Le fact checking procède d’une double erreur. La première est qu’il
existerait une thèse vraie, tandis que toute autre thèse adverse lui serait
nécessairement inférieure, car entachée d’erreurs, de préjugés qui
l’écarteraient de cette droite voie. Il est pénible de voir à quel point nous
avons reculé : il y a quelques années, cet abêtissement devant une
« colonne de vérité », représentant ce qu’il convient de penser,
aurait été repoussé sous les moqueries. La grande variante nous livre comme
principal enseignement que toute liste isolée de faits est sans signification.

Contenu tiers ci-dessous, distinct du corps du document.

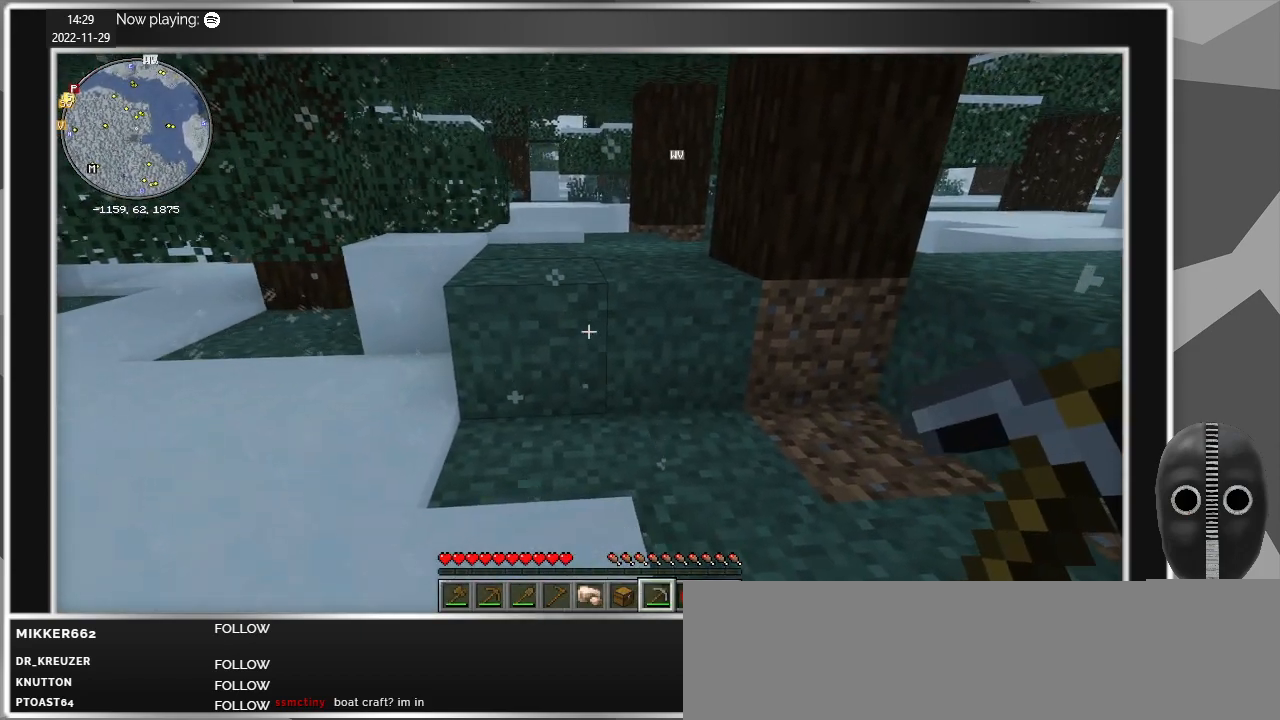
{"keys": [], "mouse": [], "events": []}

Une thèse est avant tout un récit décrivant comment nous pensons que les choses
se déroulent sur un sujet donné. Les faits n’interviennent que comme incorporés
au récit, en étant des temps forts, des moments saillants de celui-ci. Il n’est
pas possible de séparer la procédure de vérification du récit auquel elle est
attachée : la logique de vérification est « dans le même
bateau » que le phénomène qu’elle étudie.
Une même série de faits peut d’ailleurs être interprétée selon deux récits
différents, invalidé pour l’un, confirmé pour l’autre. Il n’y a pas de
« thèse objective » qui refoulerait toutes les autres comme entachées
d’idéologie. Il n’y a que des thèses adverses, sachant que si elles soulèvent
un problème intéressant, elles révèlent une aporie : elles demandent de
concilier des besoins contradictoires, sur lesquels il est nécessaire de faire
des arbitrages et des choix de société. La seule objectivité se trouve dans la
tension contradictoire entre ces thèses, généralement non résolue.

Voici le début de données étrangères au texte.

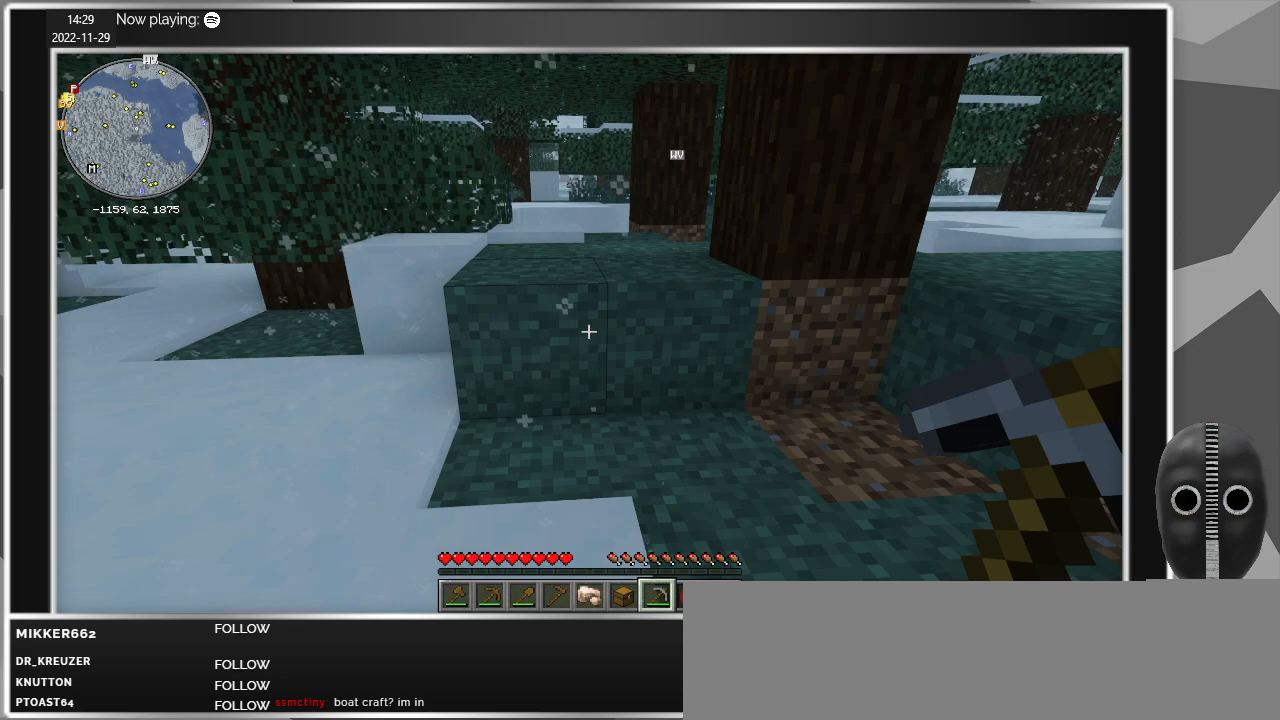
{"keys": [], "mouse": [], "events": []}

Les épigones du « fact checking » rétorqueront peut-être que ceci
est pris en compte dans leur activité. Mais de deux choses l’une, soit ils
estiment que leurs productions ont une sorte de surcroît d’objectivité, ce qui
est une imbécilité démentie depuis des dizaines d’années par l’épistémologie
contemporaine, soit ils admettent que leurs productions sont assujetties aux
mêmes contraintes que toute autre thèse défendant un point de vue particulier,
auquel cas il n’y a pas lieu de distinguer un « fact checking » du
reste des autres productions : ils doivent s’engager, comme les autres,
dans le risque d’avancer une thèse, et assumer le risque Poppérien d’être
contredit. Personne n’est « au-dessus de la mêlée », et penser y être
n’est pas la position du véridique mais celle du ridicule.
La seconde erreur consiste à penser que la confrontation à l’expérience
consiste en une sorte de « check-list », une grille de cases à
cocher. Vision ô combien simpliste, même lorsqu’on lui adjoint les possibilités
supplémentaires du recoupement. Là encore, la confrontation à l’expérience ne
consiste pas à vérifier des faits, mais à comparer des récits. Le travail du
détective est d’opérer des reconstitutions, non d’avoir un panier de cases à
cocher. Le fact-checking pourra éventuellement servir à vérifier ponctuellement
si des déclarations chiffrées sont exactes ou non. Mais il ne sera d’aucune
utilité si plusieurs récits concurrents se contredisent, et font apparaître
plusieurs conceptions du monde qui seront à arbitrer : autrement dit, le
fact-checking ne fonctionne que dans les cas inintéressants …
2.3
Misère
du néo-libéralisme
C’est un grand mérite qu’il faut reconnaître à Popper que d’avoir identifié
un schéma commun à toutes les pensées totalitaires.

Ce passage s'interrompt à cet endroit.